Abstract

Designing reliable structural components that undergo plastic deformations requires incorporating the damage mechanism into models. Ductile crack initiation results from the accumulation of plastic deformations induced by different loading conditions. However, an idealized neat distinction between the plastic and the elastic domains cannot explain structural failure caused by cyclic loading below the yield stress. In this paper, we combine damage mechanics and unconventional elastoplasticity theories by coupling the ductile damage and the subloading surface model constitutive equations. This plasticity model is particularly suitable for fatigue or cyclic loading problems because it can capture the accumulation of irreversible contributions, meaning that it provides a more precise model of damage evolution and prediction of failure.

Introduction

The inclusion of impurities, such as carbides or sulfides, in ductile metals can generate microvoids during a generic loading process. The voids tend to grow and coalesce, leading to the formation of a crack, which propagates fast inside the matrix, and then to material failure.

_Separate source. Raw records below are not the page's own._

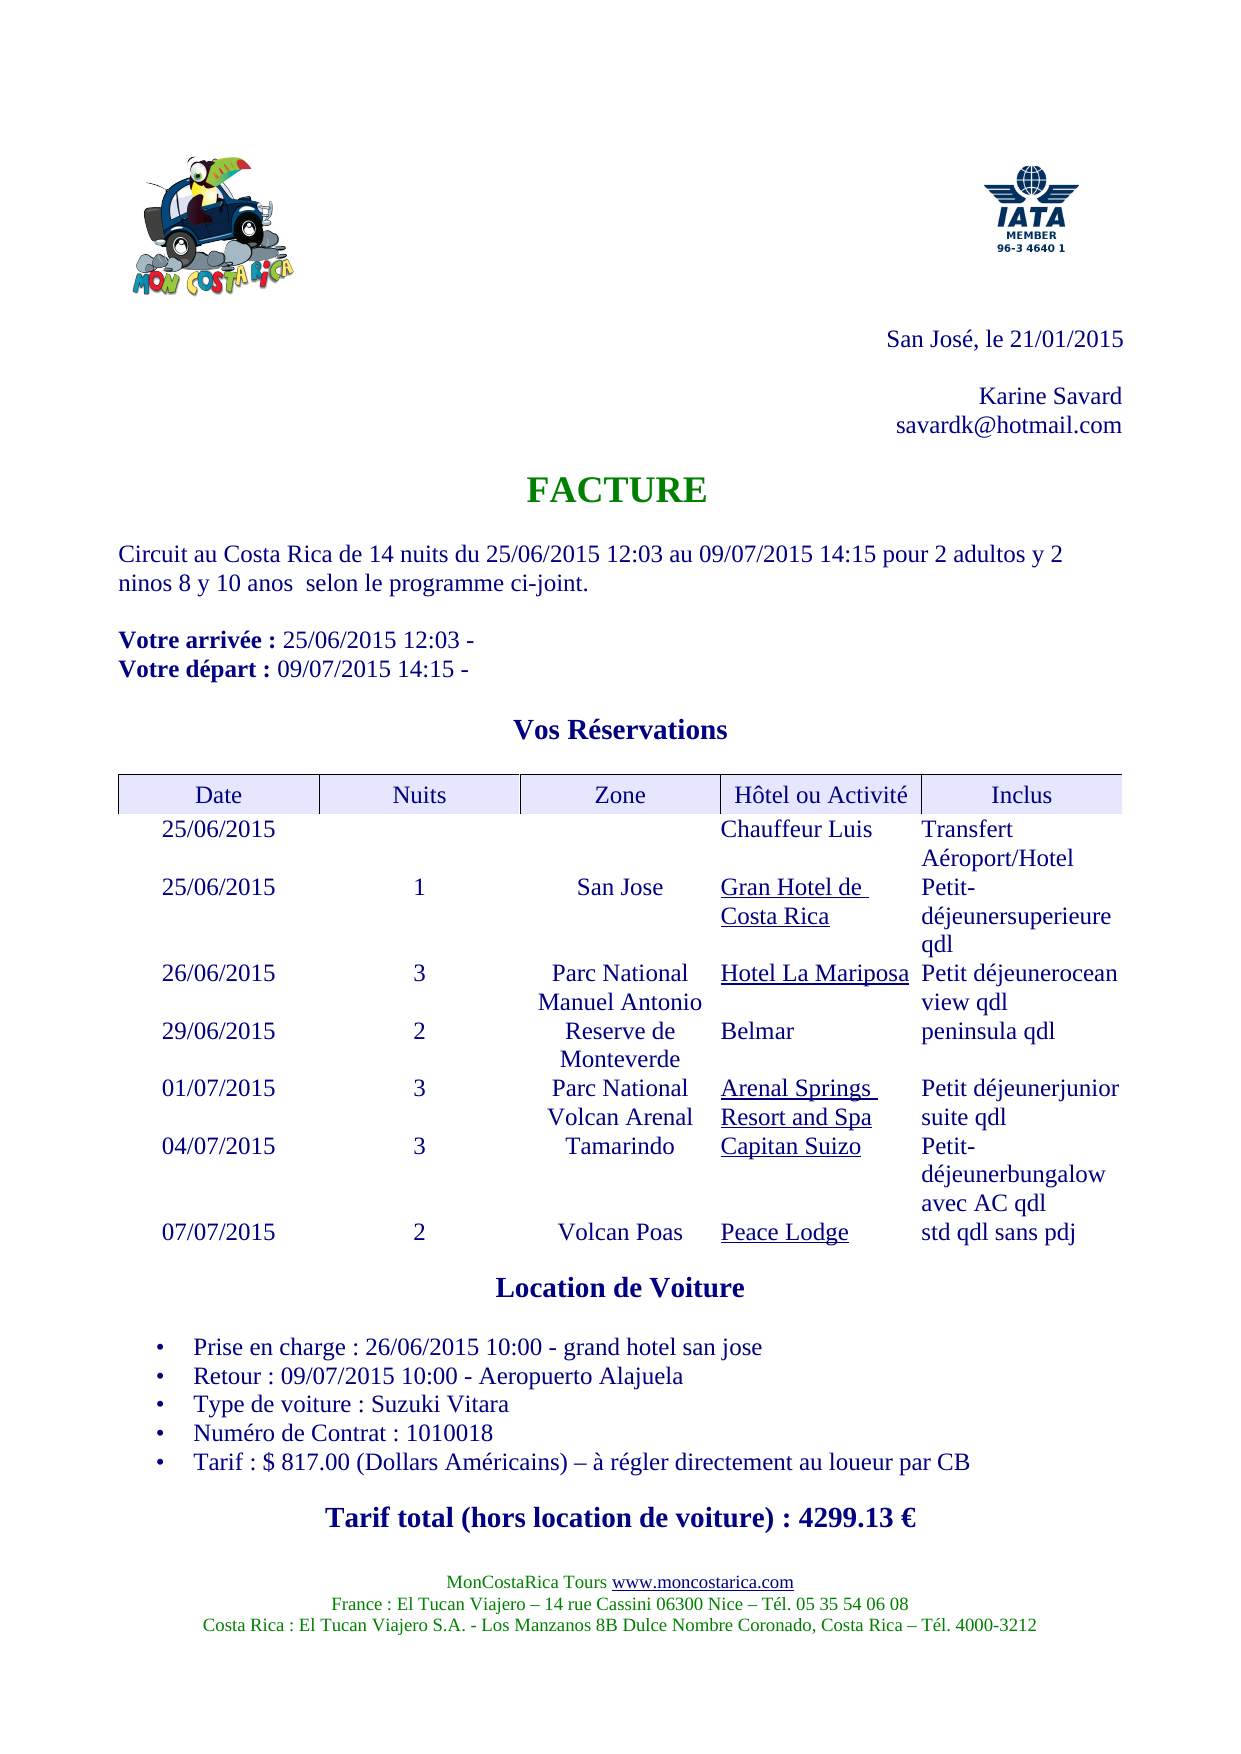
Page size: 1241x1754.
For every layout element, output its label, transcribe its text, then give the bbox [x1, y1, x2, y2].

table_cell Gran Hotel de Costa Rica [720, 872, 921, 958]
table_header [620, 118, 1122, 254]
table_cell 3 [319, 1131, 519, 1217]
list Numéro de Contrat : 1010018 [156, 1418, 1122, 1447]
text Vos Réservations [118, 712, 1122, 745]
table_cell Petit déjeunerocean view qdl [921, 958, 1122, 1016]
table_cell Peace Lodge [720, 1217, 921, 1246]
table_header Date [119, 775, 319, 814]
table_cell 3 [319, 1073, 519, 1131]
table_header [118, 130, 620, 324]
table_header Hôtel ou Activité [721, 775, 921, 814]
table_header Inclus [922, 775, 1122, 814]
table_header [118, 118, 620, 129]
table_cell 3 [319, 958, 519, 1016]
text FACTURE [118, 467, 1122, 511]
text savardk@hotmail.com [118, 410, 1122, 439]
table_cell 2 [319, 1016, 519, 1073]
table_cell 25/06/2015 [118, 872, 319, 958]
table_cell 04/07/2015 [118, 1131, 319, 1217]
table_cell Petit déjeunerjunior suite qdl [921, 1073, 1122, 1131]
table_cell 01/07/2015 [118, 1073, 319, 1131]
list Retour : 09/07/2015 10:00 - Aeropuerto Alajuela [156, 1361, 1122, 1389]
table_cell Petit-déjeunersuperieure qdl [921, 872, 1122, 958]
text Karine Savard [118, 381, 1122, 410]
text Votre départ : 09/07/2015 14:15 - [118, 654, 1122, 683]
picture [120, 129, 306, 307]
text Circuit au Costa Rica de 14 nuits du 25/06/2015 12:03 au 09/07/2015 14:15 pour 2 adultos y 2 ninos 8 y 10 anos selon le programme ci-joint. [118, 539, 1122, 597]
table_cell Capitan Suizo [720, 1131, 921, 1217]
text Votre arrivée : 25/06/2015 12:03 - [118, 626, 1122, 654]
table_cell [319, 815, 519, 872]
table_cell Volcan Poas [520, 1217, 720, 1246]
text Location de Voiture [118, 1270, 1122, 1303]
table_cell 25/06/2015 [118, 815, 319, 872]
list Tarif : $ 817.00 (Dollars Américains) – à régler directement au loueur par CB [156, 1447, 1122, 1476]
table_cell peninsula qdl [921, 1016, 1122, 1073]
table_header [620, 255, 1122, 324]
table_cell [520, 815, 720, 872]
table_cell Parc National Manuel Antonio [520, 958, 720, 1016]
table_cell Petit-déjeunerbungalow avec AC qdl [921, 1131, 1122, 1217]
table_cell 07/07/2015 [118, 1217, 319, 1246]
table_cell San Jose [520, 872, 720, 958]
table_cell 2 [319, 1217, 519, 1246]
table_cell Belmar [720, 1016, 921, 1073]
table_cell Reserve de Monteverde [520, 1016, 720, 1073]
text San José, le 21/01/2015 [118, 324, 1123, 352]
table_header Zone [521, 775, 720, 814]
table_header Nuits [320, 775, 519, 814]
table_cell Arenal Springs Resort and Spa [720, 1073, 921, 1131]
list Prise en charge : 26/06/2015 10:00 - grand hotel san jose [156, 1332, 1122, 1361]
text Tarif total (hors location de voiture) : 4299.13 € [118, 1500, 1122, 1533]
table_cell Hotel La Mariposa [720, 958, 921, 1016]
list Type de voiture : Suzuki Vitara [156, 1389, 1122, 1418]
table_cell Chauffeur Luis [720, 815, 921, 872]
table_cell std qdl sans pdj [921, 1217, 1122, 1246]
table_cell 1 [319, 872, 519, 958]
table_cell 29/06/2015 [118, 1016, 319, 1073]
table_cell Parc National Volcan Arenal [520, 1073, 720, 1131]
picture [983, 166, 1080, 255]
table_cell Tamarindo [520, 1131, 720, 1217]
table_cell Transfert Aéroport/Hotel [921, 815, 1122, 872]
table_cell 26/06/2015 [118, 958, 319, 1016]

The importance of the correct description of this process has been a challenge, and many models, including micro and macro models, have been developed. For elastoplasticity and ductile damage, we can identify two main approaches (Bonora et al., 2005; De Souza et al., 2008): Gurson's void growth model (Gurson, 1977) and Lemaitre's model (Lemaitre, 1985).

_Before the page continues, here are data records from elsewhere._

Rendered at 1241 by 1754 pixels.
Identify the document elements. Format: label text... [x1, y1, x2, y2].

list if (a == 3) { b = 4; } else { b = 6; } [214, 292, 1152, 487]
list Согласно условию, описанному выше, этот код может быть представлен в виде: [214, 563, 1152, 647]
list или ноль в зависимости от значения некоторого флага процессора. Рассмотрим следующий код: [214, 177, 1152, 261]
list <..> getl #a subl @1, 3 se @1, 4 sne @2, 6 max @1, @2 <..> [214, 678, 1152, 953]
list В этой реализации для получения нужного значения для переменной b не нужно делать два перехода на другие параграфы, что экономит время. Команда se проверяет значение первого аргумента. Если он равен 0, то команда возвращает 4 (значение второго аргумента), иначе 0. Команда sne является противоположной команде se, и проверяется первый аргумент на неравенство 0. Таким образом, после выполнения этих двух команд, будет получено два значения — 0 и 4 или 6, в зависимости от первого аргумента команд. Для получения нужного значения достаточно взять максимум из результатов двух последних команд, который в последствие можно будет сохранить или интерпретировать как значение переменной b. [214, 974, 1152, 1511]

The main idea in Gurson's void growth model is that porous metals behave as ideal metals formed from an elastoplastic matrix. The metals follow the von Mises constitutive law, containing microvoids with simple geometrical shapes. The effect of the ductile damage is considered by modifying the yield condition to express the joint contribution of the matrix and the void growth by progressive shrinkage of the plastic surface. Subsequently, Needleman and Tvergaard (1984), Koplik and Needleman (1987), Ohata and Toyoda (2003), and Ohata et al. (2010) have proposed an extension of the initial formulation to include the acceleration of the failure process that is observed because of the coalescence of the voids and macrocrack formation.

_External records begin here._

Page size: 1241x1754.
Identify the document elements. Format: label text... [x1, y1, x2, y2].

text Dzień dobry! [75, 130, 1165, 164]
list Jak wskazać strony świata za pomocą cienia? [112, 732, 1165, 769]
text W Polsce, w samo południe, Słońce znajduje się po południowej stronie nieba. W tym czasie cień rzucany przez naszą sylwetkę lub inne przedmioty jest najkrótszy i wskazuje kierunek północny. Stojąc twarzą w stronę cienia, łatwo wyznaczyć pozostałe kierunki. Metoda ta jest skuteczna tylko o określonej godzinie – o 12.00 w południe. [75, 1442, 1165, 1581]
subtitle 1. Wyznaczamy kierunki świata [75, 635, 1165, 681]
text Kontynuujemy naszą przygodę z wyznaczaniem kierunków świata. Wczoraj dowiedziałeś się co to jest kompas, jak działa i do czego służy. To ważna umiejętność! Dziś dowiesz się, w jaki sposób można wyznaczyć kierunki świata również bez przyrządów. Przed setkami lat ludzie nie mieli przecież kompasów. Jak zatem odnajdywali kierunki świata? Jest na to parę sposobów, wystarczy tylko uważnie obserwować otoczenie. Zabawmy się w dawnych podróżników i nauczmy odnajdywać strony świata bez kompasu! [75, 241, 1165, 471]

Gurson's void growth model, also known as continuum damage mechanics (CDM), treats the damage variable as an internal constitutive variable that is responsible for the mechanical degradation induced by an irreversible microscale process. The free energy becomes a function of the strain elastic tensor and the plastic hardening variables (isotropic and kinematic) and of an isotropic damage variable, D. The pioneering works of Lemaitre (1985a; 1985b) and Kachanov (1986) described the evolution CDM with a more complex model, considering an anisotropic damage variable (Murakami and Ohno, 1981; Lemaitre and Chaboche, 1990), or special damage evolution law during cyclic loading (Lemaitre, 1996; Andrade Pires et al., 2003, Pirondi et al., 2006).